As a kid, I grew up on Marathon Monday. Nearly every year, my family would take a special trip out to Boston and explore my parents' old stomping grounds. We'd cheer on the runners at Boylston, all wearing various colors, costumes, and expressions of exertion. We'd wait for local celebrity Dick Hoyt to cross, pushing his son in a wheelchair as he had for more than two decades. But I don't remember much from the 2013 Marathon. All those minutes blur together in a haze if I try to concentrate on them too hard. People assure me this is normal.
Bombs and disease, anguish and death occur in many cities, appear in nearly every newspaper; it seems to be an increasingly inescapable aspect of modern life. After the bombings, I struggled to read the news for many months. My mom says you can't feel for every person or you'd go mad. And for a little while, I think I did. Boston did. We searched for answers, finding few. But I was lucky that day.
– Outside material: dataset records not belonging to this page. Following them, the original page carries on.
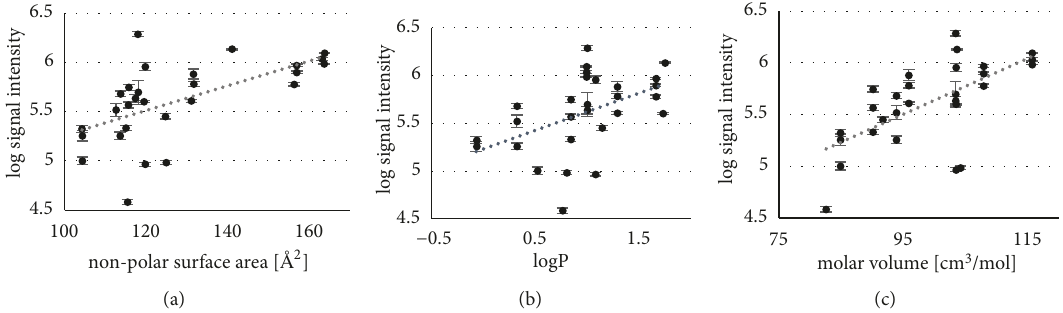
Figure 4: Log signal intensity (peak height) of APCI measurements in dependency on (a) the nonpolar surface area (SciFinder), (b) log P (ChemAxon), and (c) the molar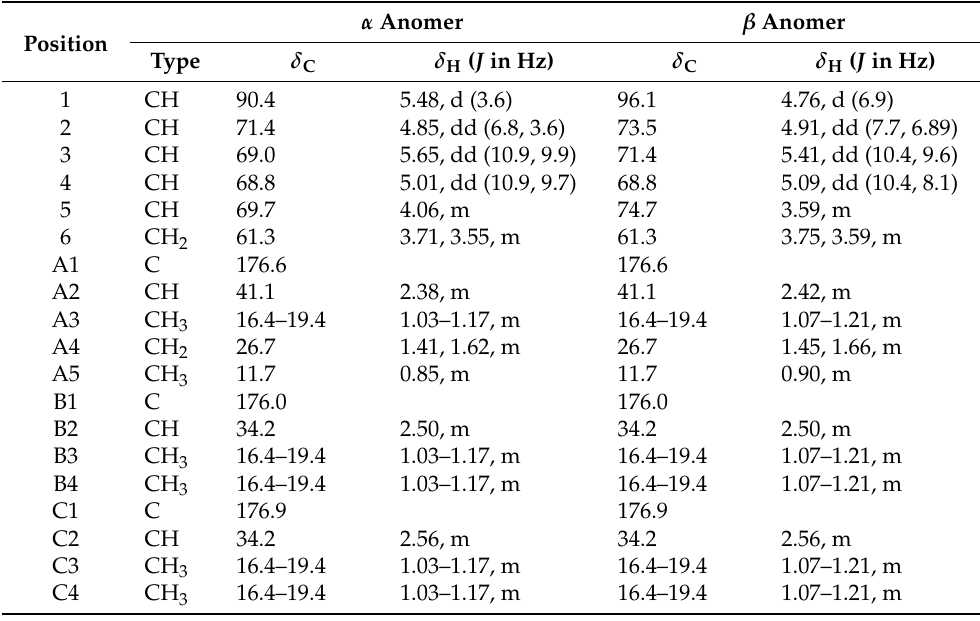
Table 2. 1 H NMR (500 MHz) and 13 C NMR (126 MHz) spectroscopic data of natural pennelliiside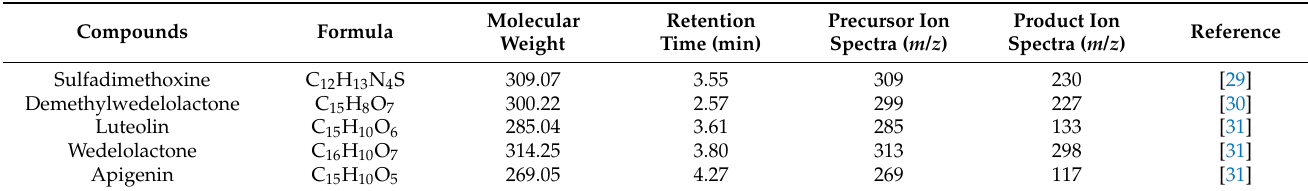
Figure 6. Chemical structure of demethylwedelolactone, luteolin, wedelolactone, apigenin and sulfadimethoxine. Table 1. Chemical standards detected by UPLC/MS/MS analysis.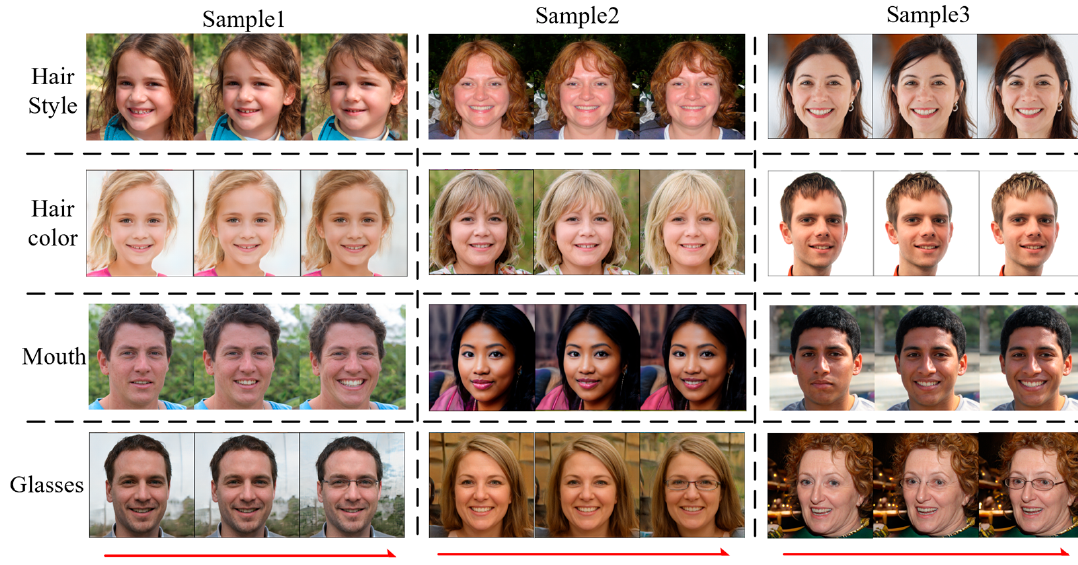
Figure 14. Local Jacobi disentangled method editing results for the FFHQ dataset.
Unscathed, shaken but unharmed, running from the finish line stands, a 5 year old in my arms, my nephews, my sister, my mom, my friend beside me.
Sometimes, right as I'm about to fall asleep, I can see the flash of white smoke in front of me, the feeling that the hot air made rushing at my chest. In these recollections, there is no noise, and I'm grateful for that silence. Intuitively, I know others must feel the way I do. Mothers worrying for their kids at crowded events, people worrying when their friends, family, lovers don't respond right away. These situations were probably always there before, but I didn't see it, didn't feel it. Myself, I worry that my nephews will remember too much of what they saw, the red on the pavement, bodies running against each other, the force of panic. I worry about how easy it was for two people to hold an entire city in fear. I worry there will be copycats.
But for all the pain and suffering, there are silver linings of hope that I cling to, things that represent a happiness untouchable by any act of aggression. The people from the area and around the world that donated over $70 million to the One Fund. The fact that James Costello, while undergoing treatment for severe burns after the bombings, proposed to his rehabilitation nurse Krista D'Agostino. Stories of people running into the chaos to help, not knowing how many other bombs there were. I will remember Sean Collier, and forget the two brothers.
In six days, I will be at the finish line again. I will be with my mom and my dad, my new fiancé and millions of others watching in the city and across the nation. Together, we will cheer on my twin sister, Rachel, who will again be running Boston's 26.2 miles alongside thousands of charity runners. They will be running for cancer research, the One Fund, the Red Cross, Alzheimer's research, and many other organizations that bring hope to this world. We will be there to watch them cross the finish line for the moment they should have had, we all should have had, last year.
Marathon Monday has always been a proud day in Massachusetts. For the past 117 years, marathoners and supporters have come to my small, beautiful city to celebrate the human spirit. And with the world watching, the city of Boston will run again.